Ernst ist der Krimi dagegen bei einem Thema, das als Hintergrund der Geschichte dient: bei den prekären Lebensumständen von Alleinerziehenden, von Menschen am unteren sozialen Rand. Sie tun sich zusammen, helfen einander, und ­Eddie schliddert auch noch in eine Romanze. Das alles nimmt dem ernsten Thema den Stachel, dennoch: "Jenseits von Schwarz" ist ein Unterhaltungsroman, der Armut und Isola­tion deutlich anspricht.

Düsteres Haiti
Im Vergleich zu Gary Victors Krimis ist das allerdings noch verhalten. Denn Victor zeichnet die Welt richtig schwarz und schreibt grimmig über Armut, Elend und Korruption in seinem Heimatland Haiti. In seinem neuen Fall ("Im Namen des Katers", Litradukt, 168 S., 12 Euro) sucht Dieuswalwe Azémar nach einer verschwundenen Katze. Erst ist der Polizeiermittler verärgert, weil er sich mit dieser Lappalie abgeben muss, dann ist er angetan vom großen Finderlohn, und schließlich führt ihn die Suche nach dem Tier mitten ins düstere Haiti.

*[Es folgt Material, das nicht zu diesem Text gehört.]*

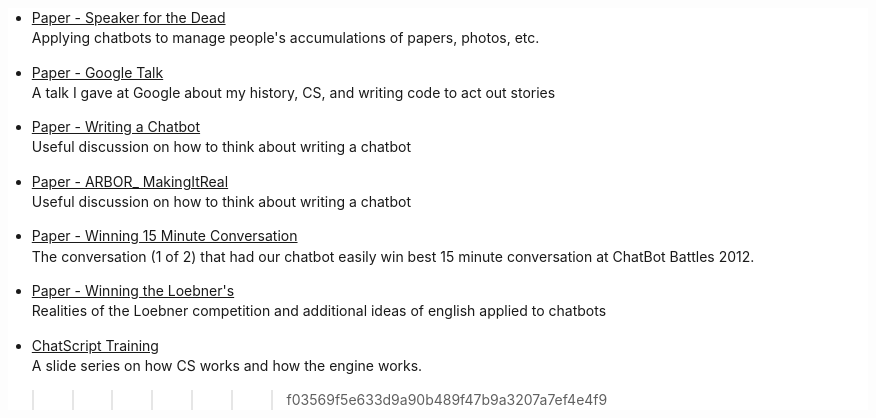 * [Paper - Speaker for the Dead](../PDFDOCUMENTATION/PAPERS/Paper-%20Speaker%20for%20theDead.pdf)
<br>Applying chatbots to manage people's accumulations of papers, photos, etc.

* [Paper - Google Talk](../PDFDOCUMENTATION/PAPERS/Paper%20-%20Google%20Talk.pdf)
<br>A talk I gave at Google about my history, CS, and writing code to act out stories

* [Paper - Writing a Chatbot](../PDFDOCUMENTATION/PAPERS/Paper-%20Writing%20a%20Chatbot.pdf)
<br>Useful discussion on how to think about writing a chatbot

* [Paper - ARBOR_ MakingItReal](../PDFDOCUMENTATION/PAPERS/Paper-%20ARBOR-MakingItReal.pdf)
<br>Useful discussion on how to think about writing a chatbot

* [Paper - Winning 15 Minute Conversation](../PDFDOCUMENTATION/PAPERS/Paper-%20Winning%2015%20Minute%20Conversation.pdf)
<br>The conversation (1 of 2) that had our chatbot easily win best 15 minute conversation at ChatBot Battles 2012.

* [Paper - Winning the Loebner's](../PDFDOCUMENTATION/PAPERS/Paper-%20WinningTheLoebners.pdf)
<br>Realities of the Loebner competition and additional ideas of english applied to chatbots

* [ChatScript Training](../PDFDOCUMENTATION/ChatScript%20Training.pdf)
<br>A slide series on how CS works and how the engine works.
>>>>>>> f03569f5e633d9a90b489f47b9a3207a7ef4e4f9
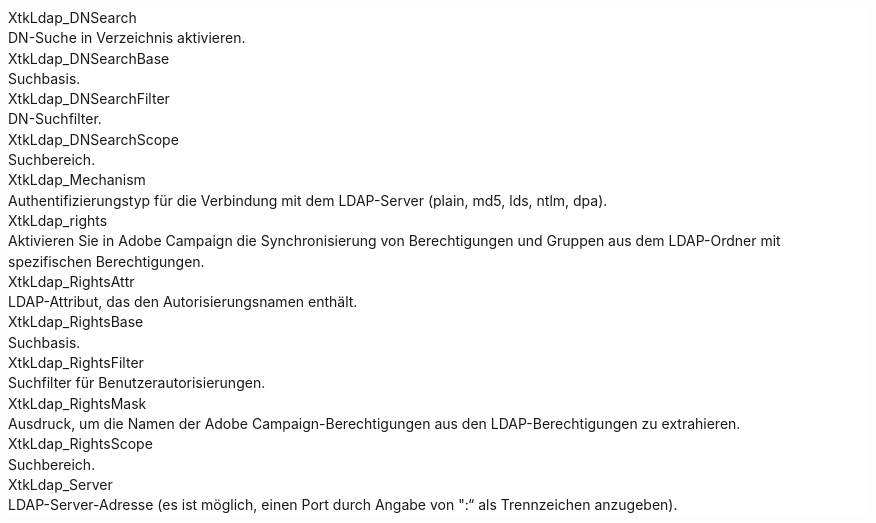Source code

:    <td> <span class="uicontrol">XtkLdap_DNSearch</span> <br /> </td> 
   <td> DN-Suche in Verzeichnis aktivieren.<br /> </td> 
  </tr> 
  <tr> 
   <td> <span class="uicontrol">XtkLdap_DNSearchBase</span> <br /> </td> 
   <td> Suchbasis.<br /> </td> 
  </tr> 
  <tr> 
   <td> <span class="uicontrol">XtkLdap_DNSearchFilter</span> <br /> </td> 
   <td> DN-Suchfilter.<br /> </td> 
  </tr> 
  <tr> 
   <td> <span class="uicontrol">XtkLdap_DNSearchScope</span> <br /> </td> 
   <td> Suchbereich.<br /> </td> 
  </tr> 
  <tr> 
   <td> <span class="uicontrol">XtkLdap_Mechanism</span> <br /> </td> 
   <td> Authentifizierungstyp für die Verbindung mit dem LDAP-Server (plain, md5, lds, ntlm, dpa).<br /> </td> 
  </tr> 
  <tr> 
   <td> <span class="uicontrol">XtkLdap_rights</span> <br /> </td> 
   <td> Aktivieren Sie in Adobe Campaign die Synchronisierung von Berechtigungen und Gruppen aus dem LDAP-Ordner mit spezifischen Berechtigungen.<br /> </td> 
  </tr> 
  <tr> 
   <td> <span class="uicontrol">XtkLdap_RightsAttr</span> <br /> </td> 
   <td> LDAP-Attribut, das den Autorisierungsnamen enthält.<br /> </td> 
  </tr> 
  <tr> 
   <td> <span class="uicontrol">XtkLdap_RightsBase</span> <br /> </td> 
   <td> Suchbasis.<br /> </td> 
  </tr> 
  <tr> 
   <td> <span class="uicontrol">XtkLdap_RightsFilter</span> <br /> </td> 
   <td> Suchfilter für Benutzerautorisierungen.<br /> </td> 
  </tr> 
  <tr> 
   <td> <span class="uicontrol">XtkLdap_RightsMask</span> <br /> </td> 
   <td> Ausdruck, um die Namen der Adobe Campaign-Berechtigungen aus den LDAP-Berechtigungen zu extrahieren.<br /> </td> 
  </tr> 
  <tr> 
   <td> <span class="uicontrol">XtkLdap_RightsScope</span> <br /> </td> 
   <td> Suchbereich.<br /> </td> 
  </tr> 
  <tr> 
   <td> <span class="uicontrol">XtkLdap_Server</span> <br /> </td> 
   <td> LDAP-Server-Adresse (es ist möglich, einen Port durch Angabe von ":“ als Trennzeichen anzugeben).<br /> </td> 
  </tr> 
 </tbody> 
</table>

Victor gönnt seinen Lesern einen genialen, aber nicht einwandfreien Helden. Er trinkt exzessiv. Auch Haiti selbst schildert der Autor nicht gerade als exotisches Urlaubsland: Der Alkohol hilft vielen dabei, Elend und Aussichtslosigkeit zu ertragen. Entgegen besseren Wissens lässt sich Dieuswalwe Azémar auf Voodoo ein. Und wer ihm in die Quere kommt, den knallt er skrupellos ab: weil diejenigen, die mit Verbrechen reich werden, sich sogar nach rechtskräftigen Verurteilungen freikaufen und weiter morden.

Gary Victor ist ein Beispiel für Krimi- und Thrillerautoren, die auf die Misere in ihren Heimatländern aufmerksam machen wollen – und steht für schwarze, finstere Krimis, die zugleich als Sensoren für gesellschaftliche Konflikte dienen. ­Unter dem Strich ist die Palette aber auch bei den sozial­kritischen Titeln bunt – von melancholisch-düster bis munter-unterhaltsam.